Within tantalizing reach of the western coast of Sicily, the Egadi Islands are a laid-back archipelago with striking natural beauty and plenty of manmade charms. Sailing toward the sun-beaten, windswept Egadi from nearby Trapani or Marsala, the islands -- Favignana, Levanzo, and Marettimo -- can appear somewhat harsh, but as you pull closer to shore, you'll find crystalline water in the most gorgeous shades of emerald and turquoise, real towns with real character, and surprisingly dramatic landscapes.

The islands are popular summertime retreats for swimming and scuba diving, but the rest of the year their 4,600 inhabitants are left to live from the fruits of the sea, as they have done for centuries. Home to the largest tuna fishery in Sicily, the islands are famous for the annual mattanza, an age-old method of culling tuna by forcing them to swim into a long corridor of nets known as camera della morte, or chamber of death.

Unlike the Aeolian islands, that other Sicilian archipelago with which they're often compared, the Egadi are new to the tourist scene and still have the feel of authentic, working islands that just also happen to welcome visitors warmly. Life goes on in the picturesque fishing villages of Favignana, Levanzo, and Marettimo (each island has one, eponymous town) as it has for generations, with residents following daily rhythms and making a living off the sea. While the Egadi are within day-trip distance of both Trapani and Marsala, a few days' stay is recommended, as each island has its own unique offerings, whether manmade or natural.

Strategies for Seeing the Islands

Unlike the Aeolian Islands, the Egadi are relatively close to, and easy to reach from, the Sicilian "mainland." They're also a lot cheaper than the Aeolians (except in Aug, when hotel prices here are just as criminally expensive). With the most developed tourist infrastructure and best swimming in the Egadi, Favignana is the most common base for a trip to these islands, but you can also stay on small, quiet Levanzo for more solitude.

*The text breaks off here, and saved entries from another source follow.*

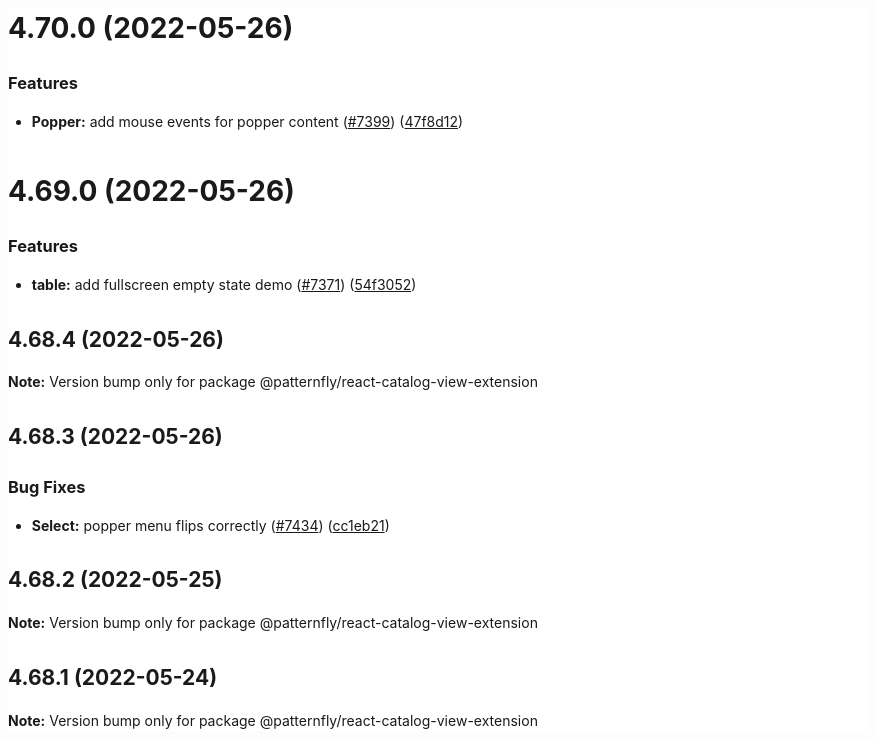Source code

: # 4.70.0 (2022-05-26)


### Features

* **Popper:** add mouse events for popper content ([#7399](https://github.com/patternfly/patternfly-react/issues/7399)) ([47f8d12](https://github.com/patternfly/patternfly-react/commit/47f8d12e348397336287c7e7efc79665bce61ae2))





# 4.69.0 (2022-05-26)


### Features

* **table:** add fullscreen empty state demo ([#7371](https://github.com/patternfly/patternfly-react/issues/7371)) ([54f3052](https://github.com/patternfly/patternfly-react/commit/54f30520d9d808ffe15c962b37af91cef4c21dcb))





## 4.68.4 (2022-05-26)

**Note:** Version bump only for package @patternfly/react-catalog-view-extension





## 4.68.3 (2022-05-26)


### Bug Fixes

* **Select:** popper menu flips correctly ([#7434](https://github.com/patternfly/patternfly-react/issues/7434)) ([cc1eb21](https://github.com/patternfly/patternfly-react/commit/cc1eb2152246d03600a9fbbf678fd8b39f703347))





## 4.68.2 (2022-05-25)

**Note:** Version bump only for package @patternfly/react-catalog-view-extension





## 4.68.1 (2022-05-24)

**Note:** Version bump only for package @patternfly/react-catalog-view-extension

Magnificent Marettimo, by comparison, is positively remote, though there are a few overnight accommodations and tourist services here, too.

Boat service between the Egadi is regular and reliable, so it's perfectly convenient to base yourself on Favignana, as many vacationers do, and make daytime forays to Levanzo and Marettimo. Favignana and Levanzo are only 10 minutes apart by hydrofoil (30 min. by ferry), while the trip from Levanzo to Marettimo is a bit longer (35 min. by hydrofoil, 1 hr. by ferry). If, however, you're looking for a destination where you can unplug completely, surrounded by stupendous nature and an authentic community, book a stay on Marettimo and forget the other two islands.

With frequent connections from "mainland" Sicily (Trapani and Marsala), it's also realistic, if you're staying anywhere in western Sicily, to make a day trip of one or two of the Egadi. No airports or heliports are in the Egadi; most visitors to these islands fly to Palermo or Trapani.